Saving cyclists lives is an altruistic motive, particularly for a car brand, but the reality is the campaign and more importantly the approach need to be able to shift hard brand metrics. It is why Grey’s planners and strategists are exploring ways to measure the impact ideas like Lifepaint have and how Volvo can scale them up should they prove successful.
Interestingly, the concept wasn’t expensive and wasn’t funded by the millions from the car maker’s advertising budget. It was funded by its dealership budget with the car maker wanting an idea its salesforce could pitch to potential buyers that differed from the glossy manuals littered with shots of gearsticks and steering wheels. Volvo sees a bigger role for similar projects moving forward that strategically placed throughout the year in order to balance its bigger advertising campaigns.
“Lifepaint wasn’t expensive. I’m not asking [Volvo] to spend an ad budget to create ideas like this. It can come from other places” said Leonard. “I think a lot of marketers think what we’re trying to is replace the TV ad with a can of paint and we’re not. You need both. We looked at the spread of the [marketing mix] and the calendar [of activity] and said at what point we wanted to start this conversation. That’s the best way to do it.”

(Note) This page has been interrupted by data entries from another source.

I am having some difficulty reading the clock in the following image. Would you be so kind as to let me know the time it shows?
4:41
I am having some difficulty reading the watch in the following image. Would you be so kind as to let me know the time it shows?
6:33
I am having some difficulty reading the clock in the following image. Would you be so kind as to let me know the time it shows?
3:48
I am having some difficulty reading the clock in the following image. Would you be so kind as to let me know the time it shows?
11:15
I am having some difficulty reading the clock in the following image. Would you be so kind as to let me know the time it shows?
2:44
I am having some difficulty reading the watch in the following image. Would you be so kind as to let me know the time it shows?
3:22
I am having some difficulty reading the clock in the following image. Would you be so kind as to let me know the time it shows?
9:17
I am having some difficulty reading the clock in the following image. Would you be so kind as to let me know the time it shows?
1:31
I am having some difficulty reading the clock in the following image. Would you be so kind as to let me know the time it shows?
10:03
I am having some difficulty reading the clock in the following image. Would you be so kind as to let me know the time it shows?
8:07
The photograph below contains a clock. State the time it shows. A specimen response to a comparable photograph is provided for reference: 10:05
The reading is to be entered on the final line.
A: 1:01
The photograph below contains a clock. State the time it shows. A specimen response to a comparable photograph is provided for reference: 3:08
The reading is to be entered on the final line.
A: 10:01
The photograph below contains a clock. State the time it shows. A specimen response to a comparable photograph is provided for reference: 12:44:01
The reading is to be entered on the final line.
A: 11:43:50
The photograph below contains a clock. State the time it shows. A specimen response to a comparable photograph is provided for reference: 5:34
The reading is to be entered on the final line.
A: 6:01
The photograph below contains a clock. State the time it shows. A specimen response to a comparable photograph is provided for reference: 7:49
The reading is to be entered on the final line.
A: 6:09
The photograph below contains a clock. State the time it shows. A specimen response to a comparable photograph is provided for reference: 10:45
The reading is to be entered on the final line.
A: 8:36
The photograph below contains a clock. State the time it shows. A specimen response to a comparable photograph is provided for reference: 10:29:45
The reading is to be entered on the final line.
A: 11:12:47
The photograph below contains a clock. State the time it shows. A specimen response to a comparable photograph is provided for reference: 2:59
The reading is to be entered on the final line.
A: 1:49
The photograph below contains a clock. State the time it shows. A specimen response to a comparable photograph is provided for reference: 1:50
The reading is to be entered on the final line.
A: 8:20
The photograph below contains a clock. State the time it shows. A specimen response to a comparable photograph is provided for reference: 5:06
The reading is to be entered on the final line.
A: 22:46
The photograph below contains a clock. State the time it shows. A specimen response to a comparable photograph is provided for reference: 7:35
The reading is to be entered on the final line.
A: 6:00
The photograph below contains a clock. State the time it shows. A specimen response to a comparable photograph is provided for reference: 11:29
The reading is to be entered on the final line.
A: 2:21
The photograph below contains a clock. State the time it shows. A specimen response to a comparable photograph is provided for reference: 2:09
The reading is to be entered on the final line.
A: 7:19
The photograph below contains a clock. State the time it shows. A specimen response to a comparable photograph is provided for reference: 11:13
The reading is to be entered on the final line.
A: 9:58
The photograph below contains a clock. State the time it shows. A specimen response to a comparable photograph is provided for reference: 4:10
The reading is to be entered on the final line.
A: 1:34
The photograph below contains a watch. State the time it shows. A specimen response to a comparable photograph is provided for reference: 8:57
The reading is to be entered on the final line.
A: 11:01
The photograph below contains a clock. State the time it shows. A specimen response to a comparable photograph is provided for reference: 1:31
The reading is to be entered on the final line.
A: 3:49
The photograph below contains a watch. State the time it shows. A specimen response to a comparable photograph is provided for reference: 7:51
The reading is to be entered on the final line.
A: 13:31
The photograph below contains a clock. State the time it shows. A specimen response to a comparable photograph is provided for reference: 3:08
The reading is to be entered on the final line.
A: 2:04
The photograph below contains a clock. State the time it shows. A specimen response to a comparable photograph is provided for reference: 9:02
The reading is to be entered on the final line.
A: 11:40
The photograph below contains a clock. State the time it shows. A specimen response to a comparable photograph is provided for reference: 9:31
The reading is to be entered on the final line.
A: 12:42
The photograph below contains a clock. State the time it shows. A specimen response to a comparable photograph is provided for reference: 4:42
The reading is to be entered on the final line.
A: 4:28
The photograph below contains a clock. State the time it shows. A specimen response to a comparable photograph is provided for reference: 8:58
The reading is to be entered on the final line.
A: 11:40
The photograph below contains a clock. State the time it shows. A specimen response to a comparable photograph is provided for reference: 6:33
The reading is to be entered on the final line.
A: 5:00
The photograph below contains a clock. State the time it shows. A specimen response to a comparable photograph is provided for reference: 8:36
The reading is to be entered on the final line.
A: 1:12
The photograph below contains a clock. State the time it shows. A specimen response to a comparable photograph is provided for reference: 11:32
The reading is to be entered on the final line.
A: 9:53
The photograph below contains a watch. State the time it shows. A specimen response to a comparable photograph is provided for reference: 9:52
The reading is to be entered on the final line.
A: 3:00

Volvo is unlikely to make song and dance about future plans. This is the company that said its invention of the three-point seatbelt innovation in 1959 was too important not to share. Instead, the business wants to continue exploring how design can have a big impact on peoples’ behaviours and not just under the bonnet, spotting an opportunity to reframe aspects of its cars such as safety and air filtration in a way that resonates far more with consumers than a standard ad could ever hope to do.
Lifepaint was awarded the Cannes Lions Grand Prix for design yesterday evening (24 June), its second after it scooped the prize for promotion and activation earlier in the week.